What makes the leap from a “good” manager to a great one? It’s a question many education organisations ask, especially when promoting talented staff into leadership positions. Often, we assume that capability in one role naturally translates into leadership success. But management, particularly in education, isn’t just about technical skill or institutional knowledge. It’s about people, confidence, communication, and the ability to influence and inspire.
For new and middle managers in non-teaching roles, this leap can be particularly challenging. These staff members often come from operational or administrative backgrounds, finance, HR, admissions, estates, boarding, compliance, and are essential to the smooth running of any school. Yet they’re frequently overlooked when it comes to leadership development.
This is where coaching comes in.
Why Coaching Matters for Non-Teaching Leaders
In many schools, professional development for non-teaching staff focuses on compliance or systems-based training: safeguarding, data protection, policy updates. While these are important, they don’t address the human side of leadership; how to manage conflict, give feedback, hold boundaries, or lead with confidence.
New managers often find themselves navigating tricky situations: managing former peers, juggling priorities, or communicating across departments. Without support, even the most capable individuals can feel isolated or uncertain.
Coaching provides a structured, confidential space for leaders to reflect, build self-awareness, and grow in confidence. It’s not about giving answers, it’s about helping managers find their own, rooted in the reality of their role.
What Makes Coaching Different
Unlike training, which is typically one-size-fits-all, coaching is completely tailored. It recognises that every leader brings different strengths, challenges, and aspirations to their role. For new and middle managers, coaching can:
- Build confidence in decision-making and communication
- Develop practical leadership skills for real-world situations
- Provide tools to manage time, pressure, and expectations
- Help manage upwards, as well as across and down
- Foster a mindset of continuous learning and self-development
It also creates space for leaders to explore the bigger picture, how their work contributes to the organisation’s mission, how to align their team with organisational values, and how to grow into more strategic responsibilities over time.
Coaching in Action: Real-World Scenarios
Consider a newly promoted Facilities Manager, now responsible for a team and tasked with improving efficiency across the organisation’s estate. They’re confident technically, but unsure how to delegate or navigate difficult conversations. Through coaching, they learn to lead performance reviews with clarity and empathy, build trust with senior leaders, and create a team culture based on accountability and respect.
Or take a middle manager in Admissions, juggling parent expectations, data management, and interdepartmental coordination. Coaching supports them in setting boundaries, managing competing priorities, and influencing without formal authority, all while strengthening their own professional identity.
In each case, coaching turns theory into practice. It meets people where they are and helps them move forward with purpose.

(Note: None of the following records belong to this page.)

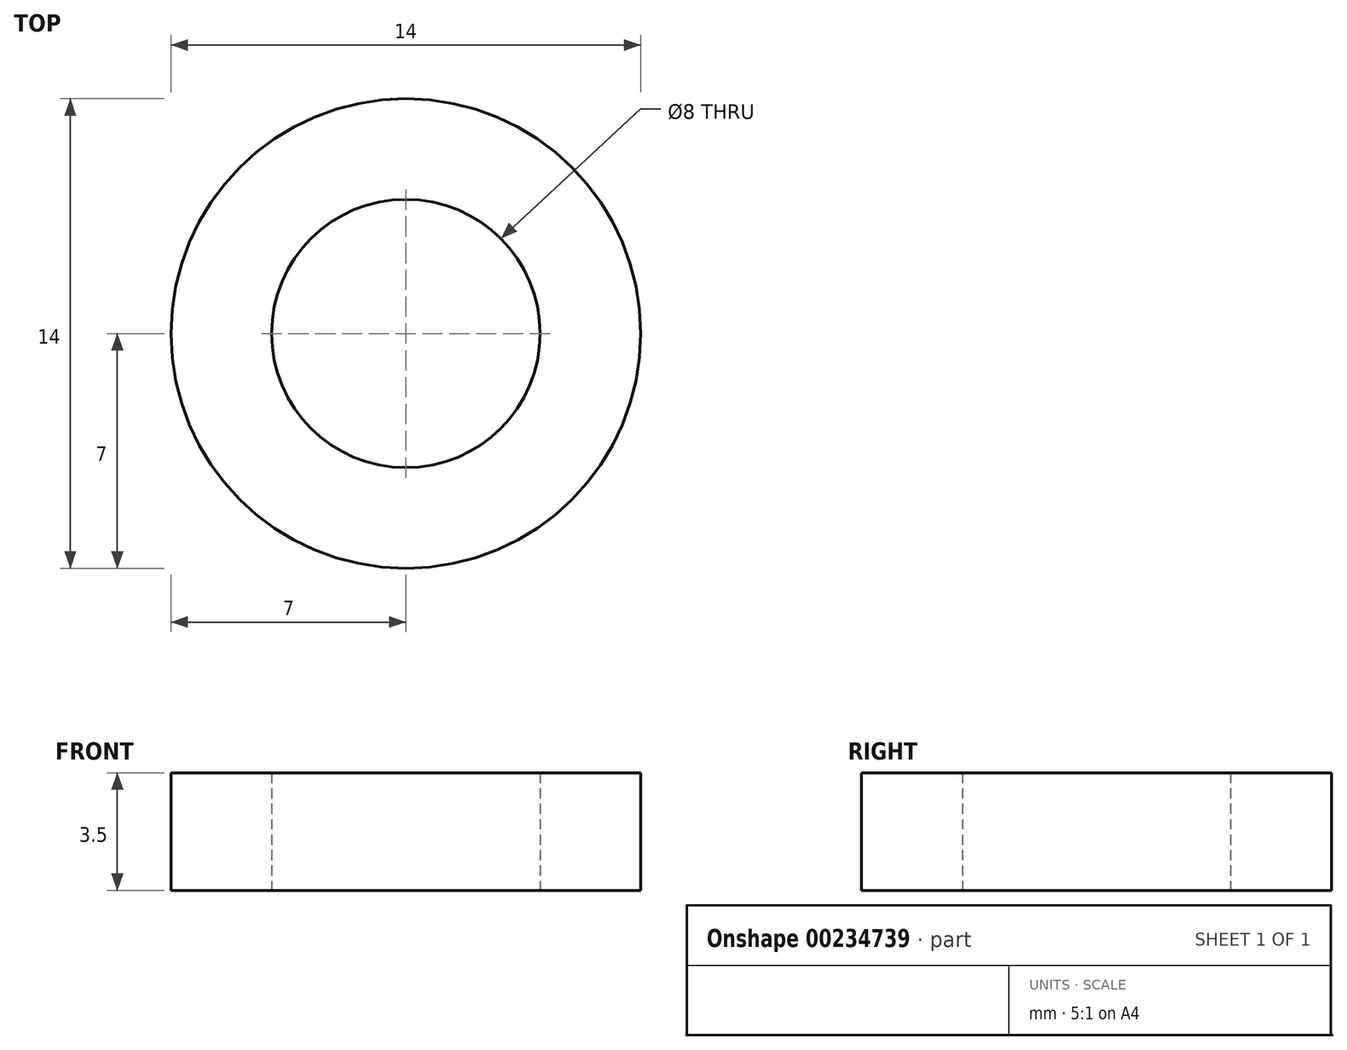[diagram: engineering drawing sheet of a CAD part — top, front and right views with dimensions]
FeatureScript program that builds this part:
annotation { "Feature Type Name" : "Feature", "Feature Type Description" : "" }
export const myFeature = defineFeature(function(context is Context, id is Id, definition is map)
    precondition{}
    {
        {
            var Q0;
            Q0=qCreatedBy(makeId("Top.planeOp"),FACE);
            var sketch = newSketch(context, id + "F0", { "sketchPlane" : qUnion([Q0])});
            skCircle(sketch, "E0", {"center": v(0, 0) * mm, "radius": 7 * mm});
            skCircle(sketch, "E1", {"center": v(0, 0) * mm, "radius": 4 * mm});
            skSolve(sketch);
        }
        {
            var Q0;
            Q0=qSketchRegion(id+"F0",true);
            extrude(context, id + "F1", {"entities" : qUnion([Q0]), "endBound" : BoundingType.SYMMETRIC, "depth" : 3.5 * mm});
        }
    });
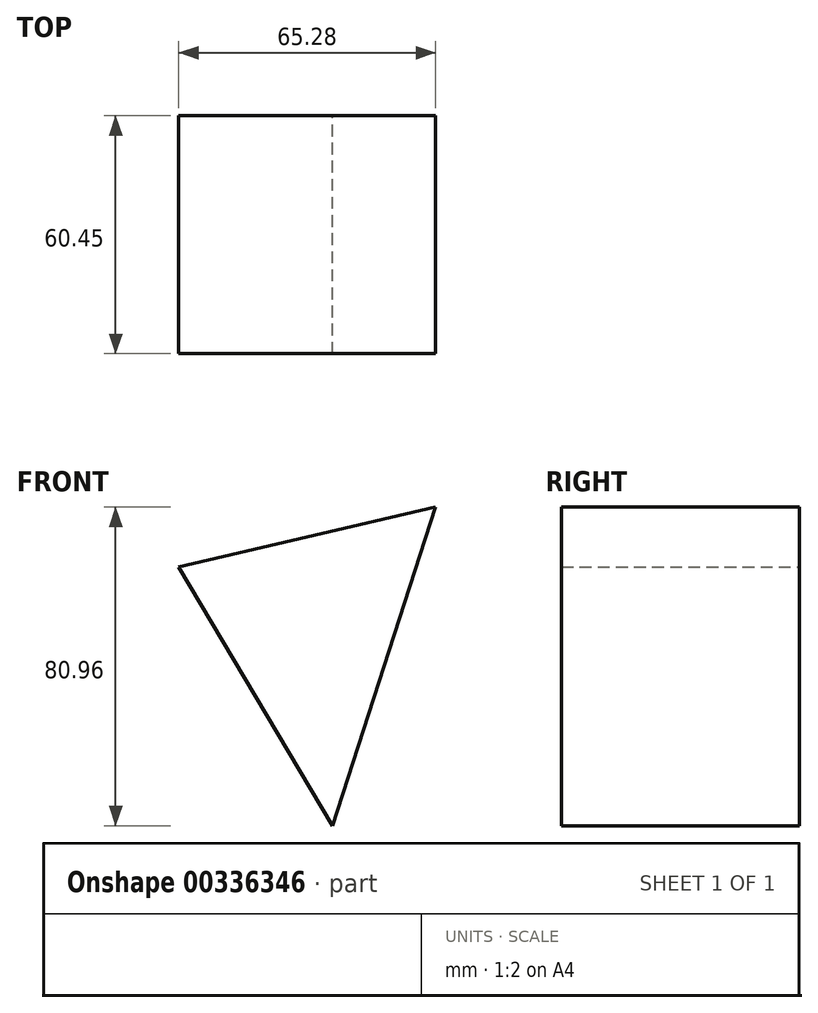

The Ripple Effect of Great Management
Strong management is the backbone of any successful organisation. When middle managers are supported to lead well, the effects are wide-reaching. Teams become more engaged. Communication improves. Pressure on senior leaders is eased. And most importantly, the culture of the organisation becomes more consistent and resilient.
Investing in coaching for non-teaching managers also signals something powerful: that leadership is valued across the whole organisation, not just in the classroom. It reinforces the message that every team contributes to the educational experience, and that everyone deserves to grow.
What to Look for in a Coaching Programme
But not all coaching is created equal. For coaching to truly support new and middle managers in education, it should:
- Be grounded in the educational context and culture
- Focus on the specific challenges of non-teaching roles
- Blend practical tools with reflective learning
- Be confidential, developmental, and non-judgemental
- Offer flexibility to respond to the pace and pressures of school life
At The Managers Training Company our coaching is designed specifically for managers working behind the scenes in schools. We understand the nuance of these roles and the leadership demands they carry. Our coaching programmes are consultative, collaborative, and always tailored, because your people aren’t generic, and your leadership development shouldn’t be either.
From Good to Great
Great leadership isn’t about knowing all the answers. It’s about having the awareness, confidence, and mindset to lead with integrity, even when the path is unclear.
For non-teaching managers in schools, coaching offers a powerful way to make that shift from managing processes to leading people. It’s not just about getting the job done, it’s about doing it in a way that inspires trust, builds capacity, and creates positive ripple effects across the whole organisation.
Because when your managers grow, your organisation grows with them.